Summary
When developing on Android devices that support multiple user profiles, you may encounter a situation where ADB cannot launch or install an app for a secondary user. The error
Activity class {com.opappdevs.getexternaldirs/com.opappdevs.getexternaldirs.MainActivity} does not exist
is typically caused by a mismatch between the target user ID and the package’s installed location. The app is either not installed for that user or the launch intent is being sent to the wrong user context.
Root Cause
- Package installed only for the primary user – Android keeps a per‑user package list; a secondary user sees an empty slot unless the app is explicitly installed for that user.
- ADB default target is user 0 (owner) – When you run
adb installwithout--user, the package goes to the owner profile. adb shell am startwithout--usertries to start the activity in the current (owner) context, but you are connected to the secondary user’s shell, leading to “activity does not exist”.
Why This Happens in Real Systems
- Multi‑user support isolates apps and their private/external storage per user for privacy and security.

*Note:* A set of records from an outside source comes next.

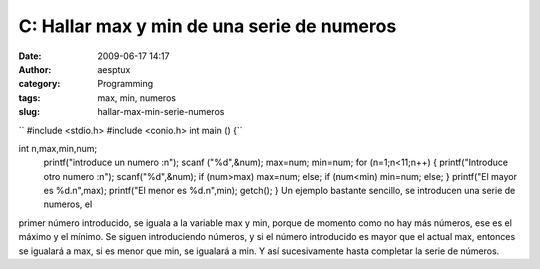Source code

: C: Hallar max y min de una serie de numeros
###########################################
:date: 2009-06-17 14:17
:author: aesptux
:category: Programming
:tags: max, min, numeros
:slug: hallar-max-min-serie-numeros

`` #include <stdio.h> #include <conio.h> int main () {``

int n,max,min,num;
 printf("introduce un numero :n");
 scanf ("%d",&num);
 max=num;
 min=num;
 for (n=1;n<11;n++)
 {
 printf("Introduce otro numero :n");
 scanf("%d",&num);
 if (num>max)
 max=num;
 else;
 if (num<min)
 min=num;
 else;
 }
 printf("El mayor es %d.n",max);
 printf("El menor es %d.n",min);
 getch();
 }
 Un ejemplo bastante sencillo, se introducen una serie de numeros, el
primer número introducido, se iguala a la variable max y min, porque de
momento como no hay más números, ese es el máximo y el mínimo. Se siguen
introduciendo números, y si el número introducido es mayor que el actual
max, entonces se igualará a max, si es menor que min, se igualará a min.
Y así sucesivamente hasta completar la serie de números.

- ADB historically defaulted to the owner profile; newer Android releases enforce stricter user scoping, causing older workflows to break.
- Some OEM skins expose a “secondary user” UI but do not expose the same developer options, so the device appears to accept USB debugging but refuses cross‑user launches.
Real-World Impact
- Lost debugging time – Engineers waste hours trying to run the same APK on a secondary profile.
- False negative storage bugs – An app that appears to fail accessing external storage on a secondary user may be misdiagnosed as a storage‑permission issue rather than an installation‑scope problem.
- CI pipelines that spin up multi‑user test devices can fail silently if the install step does not specify the correct user.
Example or Code (if necessary and relevant)
# Install the APK for user 10 (replace with the actual secondary user ID)
adb install --user 10 path/to/app-debug.apk
# Verify installation for that user
adb shell pm list packages --user 10 | grep com.opappdevs.getexternaldirs
# Launch the main activity for user 10
adb shell am start --user 10 -n com.opappdevs.getexternaldirs/.MainActivity
Tip: Find the secondary user ID with adb shell pm list users.
How Senior Engineers Fix It
- Query the user list before any install:
adb shell pm list users. - Explicitly target the user in every ADB command (
--user <id>). - Automate the workflow in Gradle/fastlane scripts to detect the current device’s secondary user ID and inject it.
- Validate installation with
pm list packages --user <id>before attempting to start an activity. - If the secondary user cannot install the app (policy restriction), use
adb shell pm install-createwith the-rflag to create a per‑user install session.
Why Juniors Miss It
- They assume ADB operates globally and forget that Android’s multi‑user model isolates app installations.
- They often rely on the IDE’s “Run” button, which defaults to user 0 and does not surface the underlying
--userflag. - Lack of familiarity with
pm list usersand the need to explicitly specify the user leads to the “activity does not exist” error being misinterpreted as a code‑level bug.